Há uns tempos, o conceito de saúde mental era para mim abstracto. Não é que não me interessasse pelo tema, mas a falta de uma experiência pessoal dificultava o meu entendimento, reduzindo a empatia sentida em relação a histórias de depressão e até de suicídio.

Hoje, o sentimento é completamente diferente. Depois de me ter sido diagnosticado um burnout, parece que um mundo novo se abriu à minha volta. Nunca pensei que, também eu, tivesse de recorrer a vários especialistas de saúde mental. Mas apesar de todos os momentos difíceis provocados pelo esgotamento psicológico que experienciei, consigo dizer, agora, que o que aconteceu acabou por ser positivo, abrindo portas a um maior autoconhecimento e não só.

Se quem me estiver a ler agora desconfiar que atravessa algo parecido, é importante que saiba que a recuperação não só é possível, mas também que poderá estar perante a oportunidade de curar feridas, do passado e do presente, que nem sabia que tinha. Na verdade, o meu burnout acabou por ser apenas a ponta do icebergue de todo um universo emocional que precisava há muito de ser organizado. O chamariz do meu esgotamento foi o stress extremo a que me submeti num trabalho, mas apenas e só o chamariz. Deixou vir ao de cima ansiedades mais encrustadas, que saíram, finalmente, de enxurrada, ganhando a oportunidade de serem abordadas com o devido contexto.

Sei que cada problema mental tem a sua especificidade. Ainda assim, a todos é transversal a emergência de uma fragilidade psicológica, que pode e deve ser convertida em força. A eliminação do estigma é fundamental. É preciso aprendermos a falar sobre as nossas dificuldades sem vergonhas, o que não significa que tenhamos de viver obcecados com o tema.

O mais bonito é que, quando comecei a falar, senti uma solidariedade imensa à minha volta, que surgiu dos lugares mais improváveis. Descobri que muitos também lidam com situações de depressão, recorrem a profissionais e a medicação, e isso levou-me a desenvolver uma nova empatia – e até cumplicidade – por quem enfrenta esta aventura difícil que é a vida. Paradoxalmente, apesar de corresponder a um estado eminentemente pessoal e, por isso mesmo, potencialmente egocêntrico, a vivência de um problema mental também nos permite prestar maior atenção aos outros, fortalecendo antigas e novas relações.

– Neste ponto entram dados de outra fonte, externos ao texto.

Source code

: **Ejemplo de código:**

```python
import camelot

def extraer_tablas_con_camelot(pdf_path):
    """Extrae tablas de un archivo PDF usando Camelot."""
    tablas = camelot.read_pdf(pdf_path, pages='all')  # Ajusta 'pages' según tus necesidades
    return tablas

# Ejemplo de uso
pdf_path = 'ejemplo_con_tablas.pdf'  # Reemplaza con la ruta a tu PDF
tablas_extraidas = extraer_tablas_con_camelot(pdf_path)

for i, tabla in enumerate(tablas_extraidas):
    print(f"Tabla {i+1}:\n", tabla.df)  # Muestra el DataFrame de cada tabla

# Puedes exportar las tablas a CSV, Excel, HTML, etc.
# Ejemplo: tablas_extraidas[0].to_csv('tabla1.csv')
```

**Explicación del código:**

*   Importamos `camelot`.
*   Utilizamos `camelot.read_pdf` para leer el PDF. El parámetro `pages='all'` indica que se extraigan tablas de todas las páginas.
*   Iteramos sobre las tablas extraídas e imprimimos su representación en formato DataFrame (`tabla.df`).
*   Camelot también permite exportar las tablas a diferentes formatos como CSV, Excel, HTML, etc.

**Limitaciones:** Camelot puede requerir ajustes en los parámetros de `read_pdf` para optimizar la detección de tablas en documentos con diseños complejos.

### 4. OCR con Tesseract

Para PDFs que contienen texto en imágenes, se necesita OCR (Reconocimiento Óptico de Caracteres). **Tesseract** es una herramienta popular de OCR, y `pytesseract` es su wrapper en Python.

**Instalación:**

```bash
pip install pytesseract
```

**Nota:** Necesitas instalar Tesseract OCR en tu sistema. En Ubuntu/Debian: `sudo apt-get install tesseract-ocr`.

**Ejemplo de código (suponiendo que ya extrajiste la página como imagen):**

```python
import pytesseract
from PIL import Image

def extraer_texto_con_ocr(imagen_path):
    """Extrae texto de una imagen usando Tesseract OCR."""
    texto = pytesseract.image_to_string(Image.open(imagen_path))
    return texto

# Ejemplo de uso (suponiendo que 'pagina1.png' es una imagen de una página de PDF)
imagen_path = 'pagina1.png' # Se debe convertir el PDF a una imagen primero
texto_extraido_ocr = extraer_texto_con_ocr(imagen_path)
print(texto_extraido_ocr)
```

Procurar um especialista é obrigatório. Adiei, por preconceito, a ida a um psiquiatra – queria fugir à medicação –, mas hoje sei que um burnout exige esse acompanhamento especializado. Só a partir do momento em que fui a um psiquiatra é que comecei a ficar bem. Não adiem essa decisão, não desistam, não tenham medo, e procurem um profissional que seja diferente de vocês. No meu caso, pelo menos, só acertei à terceira tentativa, e tem sido interessante observar que, por ter um perfil bastante diferente do meu, não só no género, mas também na idade, o meu terapeuta me permite ver as coisas de outro prisma e com uma renovada sensibilidade.

Portugal é o segundo país da União Europeia com maior prevalência de doenças mentais e o quinto país da OCDE que mais consome ansiolíticos e antidepressivos. Li algures que a nossa cultura do fado – essa triste melancolia que caracteriza o imaginário português – é apontada por alguns peritos como um dos factores na origem destes números preocupantes. É curioso, porque sempre associei ao fado algo positivo. E a verdade é que, depois do que me aconteceu, não consigo se não ser optimista em relação a esse percurso. Foi duro – tem sido duro –, mas foi também a experiência que mais me fez crescer na vida e que me faz diariamente querer tornar-me em alguém melhor e mais capaz.